■ What to work on: Copy the records exactly. Every line must match.

■ Data to examine:
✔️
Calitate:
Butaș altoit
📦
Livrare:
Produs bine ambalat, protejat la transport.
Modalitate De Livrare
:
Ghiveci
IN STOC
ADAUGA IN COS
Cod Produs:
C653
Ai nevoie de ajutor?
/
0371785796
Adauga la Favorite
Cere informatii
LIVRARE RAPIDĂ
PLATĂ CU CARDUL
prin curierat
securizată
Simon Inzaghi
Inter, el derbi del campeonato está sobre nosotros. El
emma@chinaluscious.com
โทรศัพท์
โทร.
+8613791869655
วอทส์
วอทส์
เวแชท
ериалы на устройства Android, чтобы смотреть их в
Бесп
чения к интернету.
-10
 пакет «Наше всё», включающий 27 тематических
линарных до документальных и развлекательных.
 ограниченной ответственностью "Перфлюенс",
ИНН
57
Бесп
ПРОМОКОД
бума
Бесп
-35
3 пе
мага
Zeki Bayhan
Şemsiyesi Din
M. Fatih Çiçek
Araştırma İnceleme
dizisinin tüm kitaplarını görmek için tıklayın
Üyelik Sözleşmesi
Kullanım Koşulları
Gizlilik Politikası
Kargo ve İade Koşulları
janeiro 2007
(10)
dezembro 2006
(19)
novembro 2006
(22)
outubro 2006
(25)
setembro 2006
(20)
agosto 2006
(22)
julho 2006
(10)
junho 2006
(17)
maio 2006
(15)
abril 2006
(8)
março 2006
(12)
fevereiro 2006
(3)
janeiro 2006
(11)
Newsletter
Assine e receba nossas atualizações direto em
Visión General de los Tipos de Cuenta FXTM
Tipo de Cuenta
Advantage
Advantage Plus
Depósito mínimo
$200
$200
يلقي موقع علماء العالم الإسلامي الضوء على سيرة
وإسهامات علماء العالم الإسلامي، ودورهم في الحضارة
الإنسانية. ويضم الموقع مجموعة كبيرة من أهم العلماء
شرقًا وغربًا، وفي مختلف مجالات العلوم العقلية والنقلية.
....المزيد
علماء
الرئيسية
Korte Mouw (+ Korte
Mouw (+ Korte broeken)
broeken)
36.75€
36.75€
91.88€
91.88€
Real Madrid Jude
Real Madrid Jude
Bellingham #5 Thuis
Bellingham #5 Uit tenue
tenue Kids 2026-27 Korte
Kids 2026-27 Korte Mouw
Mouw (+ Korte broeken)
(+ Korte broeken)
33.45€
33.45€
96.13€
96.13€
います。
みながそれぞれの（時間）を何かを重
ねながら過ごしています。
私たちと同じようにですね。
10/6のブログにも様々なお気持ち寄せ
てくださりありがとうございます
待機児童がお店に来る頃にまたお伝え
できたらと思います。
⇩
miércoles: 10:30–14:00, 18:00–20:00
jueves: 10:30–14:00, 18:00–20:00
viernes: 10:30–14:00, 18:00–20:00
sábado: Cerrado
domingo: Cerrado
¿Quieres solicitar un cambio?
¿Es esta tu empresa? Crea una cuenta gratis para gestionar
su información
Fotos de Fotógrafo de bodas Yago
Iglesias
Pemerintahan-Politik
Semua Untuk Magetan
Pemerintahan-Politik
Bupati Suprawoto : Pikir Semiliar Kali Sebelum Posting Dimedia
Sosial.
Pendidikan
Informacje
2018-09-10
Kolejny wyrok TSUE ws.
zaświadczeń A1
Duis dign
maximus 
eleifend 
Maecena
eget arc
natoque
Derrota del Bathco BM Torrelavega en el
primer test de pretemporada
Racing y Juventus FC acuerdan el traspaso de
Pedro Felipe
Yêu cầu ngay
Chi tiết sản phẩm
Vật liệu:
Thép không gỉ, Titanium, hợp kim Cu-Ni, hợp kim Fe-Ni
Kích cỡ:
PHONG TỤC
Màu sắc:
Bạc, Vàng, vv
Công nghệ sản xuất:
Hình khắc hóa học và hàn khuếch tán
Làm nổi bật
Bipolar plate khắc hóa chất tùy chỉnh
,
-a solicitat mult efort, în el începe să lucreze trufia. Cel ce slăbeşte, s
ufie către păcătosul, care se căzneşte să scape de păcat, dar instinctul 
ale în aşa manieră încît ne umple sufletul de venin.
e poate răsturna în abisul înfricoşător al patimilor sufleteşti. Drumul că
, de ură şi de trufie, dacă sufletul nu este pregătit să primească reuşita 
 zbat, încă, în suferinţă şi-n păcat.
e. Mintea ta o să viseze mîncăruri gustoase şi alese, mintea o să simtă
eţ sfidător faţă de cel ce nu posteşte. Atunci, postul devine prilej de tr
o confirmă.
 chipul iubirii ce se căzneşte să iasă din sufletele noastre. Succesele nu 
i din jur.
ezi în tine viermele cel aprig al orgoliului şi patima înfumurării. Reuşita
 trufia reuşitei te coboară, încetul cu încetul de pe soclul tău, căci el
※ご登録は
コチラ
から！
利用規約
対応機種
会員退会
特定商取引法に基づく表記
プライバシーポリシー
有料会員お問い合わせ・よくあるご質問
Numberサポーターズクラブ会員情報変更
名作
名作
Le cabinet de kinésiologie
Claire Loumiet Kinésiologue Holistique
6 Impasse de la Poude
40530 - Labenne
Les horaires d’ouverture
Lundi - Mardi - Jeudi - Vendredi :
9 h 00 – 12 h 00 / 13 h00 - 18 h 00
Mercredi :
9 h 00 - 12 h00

■ Expected answer:
✔️
Calitate:
Butaș altoit
📦
Livrare:
Produs bine ambalat, protejat la transport.
Modalitate De Livrare
:
Ghiveci
IN STOC
ADAUGA IN COS
Cod Produs:
C653
Ai nevoie de ajutor?
/
0371785796
Adauga la Favorite
Cere informatii
LIVRARE RAPIDĂ
PLATĂ CU CARDUL
prin curierat
securizată
Simon Inzaghi
Inter, el derbi del campeonato está sobre nosotros. El
emma@chinaluscious.com
โทรศัพท์
โทร.
+8613791869655
วอทส์
วอทส์
เวแชท
ериалы на устройства Android, чтобы смотреть их в
Бесп
чения к интернету.
-10
 пакет «Наше всё», включающий 27 тематических
линарных до документальных и развлекательных.
 ограниченной ответственностью "Перфлюенс",
ИНН
57
Бесп
ПРОМОКОД
бума
Бесп
-35
3 пе
мага
Zeki Bayhan
Şemsiyesi Din
M. Fatih Çiçek
Araştırma İnceleme
dizisinin tüm kitaplarını görmek için tıklayın
Üyelik Sözleşmesi
Kullanım Koşulları
Gizlilik Politikası
Kargo ve İade Koşulları
janeiro 2007
(10)
dezembro 2006
(19)
novembro 2006
(22)
outubro 2006
(25)
setembro 2006
(20)
agosto 2006
(22)
julho 2006
(10)
junho 2006
(17)
maio 2006
(15)
abril 2006
(8)
março 2006
(12)
fevereiro 2006
(3)
janeiro 2006
(11)
Newsletter
Assine e receba nossas atualizações direto em
Visión General de los Tipos de Cuenta FXTM
Tipo de Cuenta
Advantage
Advantage Plus
Depósito mínimo
$200
$200
يلقي موقع علماء العالم الإسلامي الضوء على سيرة
وإسهامات علماء العالم الإسلامي، ودورهم في الحضارة
الإنسانية. ويضم الموقع مجموعة كبيرة من أهم العلماء
شرقًا وغربًا، وفي مختلف مجالات العلوم العقلية والنقلية.
....المزيد
علماء
الرئيسية
Korte Mouw (+ Korte
Mouw (+ Korte broeken)
broeken)
36.75€
36.75€
91.88€
91.88€
Real Madrid Jude
Real Madrid Jude
Bellingham #5 Thuis
Bellingham #5 Uit tenue
tenue Kids 2026-27 Korte
Kids 2026-27 Korte Mouw
Mouw (+ Korte broeken)
(+ Korte broeken)
33.45€
33.45€
96.13€
96.13€
います。
みながそれぞれの（時間）を何かを重
ねながら過ごしています。
私たちと同じようにですね。
10/6のブログにも様々なお気持ち寄せ
てくださりありがとうございます
待機児童がお店に来る頃にまたお伝え
できたらと思います。
⇩
miércoles: 10:30–14:00, 18:00–20:00
jueves: 10:30–14:00, 18:00–20:00
viernes: 10:30–14:00, 18:00–20:00
sábado: Cerrado
domingo: Cerrado
¿Quieres solicitar un cambio?
¿Es esta tu empresa? Crea una cuenta gratis para gestionar
su información
Fotos de Fotógrafo de bodas Yago
Iglesias
Pemerintahan-Politik
Semua Untuk Magetan
Pemerintahan-Politik
Bupati Suprawoto : Pikir Semiliar Kali Sebelum Posting Dimedia
Sosial.
Pendidikan
Informacje
2018-09-10
Kolejny wyrok TSUE ws.
zaświadczeń A1
Duis dign
maximus 
eleifend 
Maecena
eget arc
natoque
Derrota del Bathco BM Torrelavega en el
primer test de pretemporada
Racing y Juventus FC acuerdan el traspaso de
Pedro Felipe
Yêu cầu ngay
Chi tiết sản phẩm
Vật liệu:
Thép không gỉ, Titanium, hợp kim Cu-Ni, hợp kim Fe-Ni
Kích cỡ:
PHONG TỤC
Màu sắc:
Bạc, Vàng, vv
Công nghệ sản xuất:
Hình khắc hóa học và hàn khuếch tán
Làm nổi bật
Bipolar plate khắc hóa chất tùy chỉnh
,
-a solicitat mult efort, în el începe să lucreze trufia. Cel ce slăbeşte, s
ufie către păcătosul, care se căzneşte să scape de păcat, dar instinctul 
ale în aşa manieră încît ne umple sufletul de venin.
e poate răsturna în abisul înfricoşător al patimilor sufleteşti. Drumul că
, de ură şi de trufie, dacă sufletul nu este pregătit să primească reuşita 
 zbat, încă, în suferinţă şi-n păcat.
e. Mintea ta o să viseze mîncăruri gustoase şi alese, mintea o să simtă
eţ sfidător faţă de cel ce nu posteşte. Atunci, postul devine prilej de tr
o confirmă.
 chipul iubirii ce se căzneşte să iasă din sufletele noastre. Succesele nu 
i din jur.
ezi în tine viermele cel aprig al orgoliului şi patima înfumurării. Reuşita
 trufia reuşitei te coboară, încetul cu încetul de pe soclul tău, căci el
※ご登録は
コチラ
から！
利用規約
対応機種
会員退会
特定商取引法に基づく表記
プライバシーポリシー
有料会員お問い合わせ・よくあるご質問
Numberサポーターズクラブ会員情報変更
名作
名作
Le cabinet de kinésiologie
Claire Loumiet Kinésiologue Holistique
6 Impasse de la Poude
40530 - Labenne
Les horaires d’ouverture
Lundi - Mardi - Jeudi - Vendredi :
9 h 00 – 12 h 00 / 13 h00 - 18 h 00
Mercredi :
9 h 00 - 12 h00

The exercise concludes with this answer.